A guerra atual no Sudão começou em abril de 2023, quando o RSF começou a confundir com as forças armadas do Sudão. Desde então, o conflito levou à fome e fome generalizadas, deslocou quase 13 milhões de pessoas e causou dezenas de milhares de mortes.

Ambos os lados foram acusados ​​de cometer crimes de guerra e violações graves dos direitos humanos. O grupo paramilitar, liderado pelo tenente-general Mohamed Hamdan e seus aliados, foi acusado de cometer limpeza étnica e atos de genocídio contra o grupo étnico não-árabe. O exército, liderado pelo general Abdel Fattah al-Burhan, foi acusado de usar armas químicas e direcionar indiscriminadamente civis.

À medida que a guerra se destacava, atraiu atores regionais e estrangeiros.

Os Emirados Árabes Unidos, em particular, executaram uma operação secreta elaborada para apoiar o RSF, fornecendo armas e drones poderosos, tratando combatentes feridos e transportando os casos mais graves para um de seus hospitais militares, de acordo com uma dúzia de funcionários atuais e antigos dos Estados Unidos, Europa e vários países africanos.

Os Emirados Árabes Unidos em setembro passado rejeitado Relatando do The Times que estava usando operações de socorro pelo Crescente Vermelho Emirado em uma base em Amdjarass, Chade, perto do Sudão, como cobertura para contrabando de armas para os vôos de drones paramilitares e operacionais sudaneses para guiar os lutadores.

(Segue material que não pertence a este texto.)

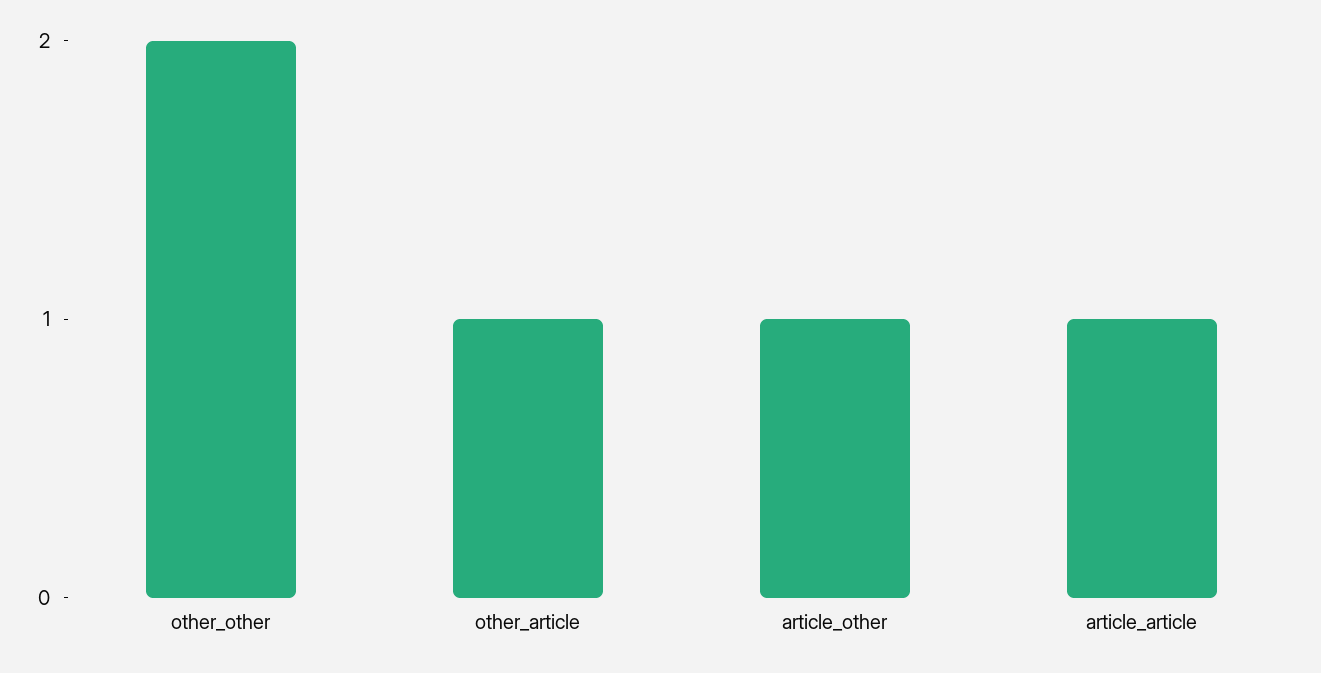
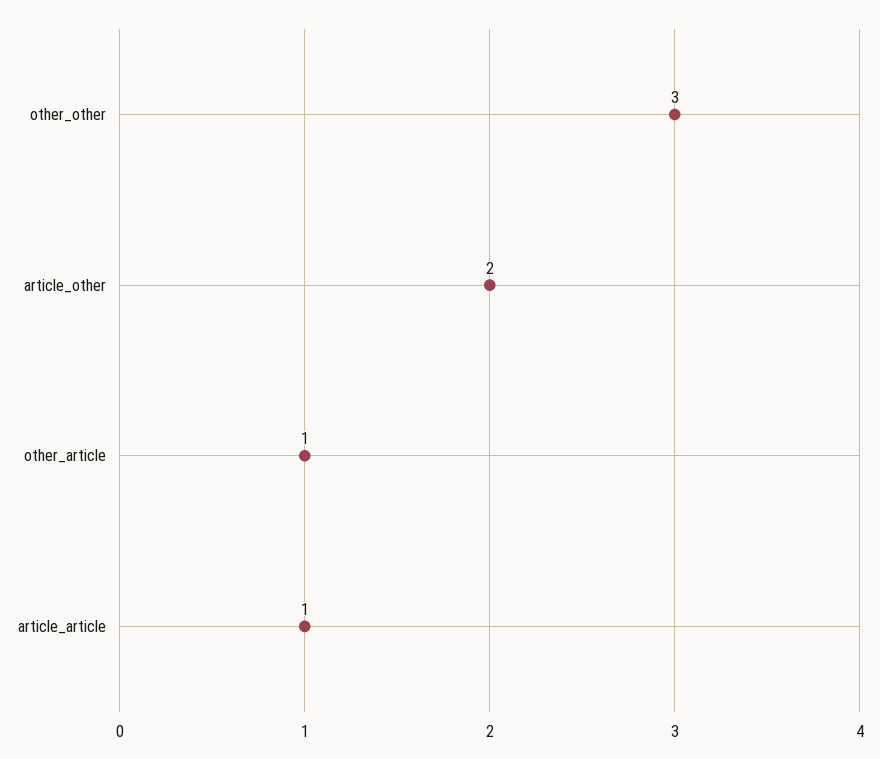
other_other: 2 -> 3
article_other: 1 -> 2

Na semana passada, a mídia estatal dos Emirados informou que as autoridades haviam frustrado uma tentativa de oficiais militares sudaneses de contrabandear armas para o exército sudanese Através de um aeroporto nos Emirados.

O conflito se intensificou nas últimas semanas e meses, com a consolidação militar da capital, Cartum, e recuperando o principal aeroporto internacional da cidade.

As forças paramilitares solidificaram seu controle sobre Darfur. Na semana passada, o grupo matou mais de 100 civis em um ataque à cidade de Nahud, no sul, e saqueou mercados e farmácias, disse um grupo de médicos. O RSF também alvejou o aeroporto e várias outras instalações civis na cidade de Port, no leste do Sudão, no fim de semana, segundo o Exército.

Abdalrahman Altayeb Relatórios contribuídos por Port Sudan.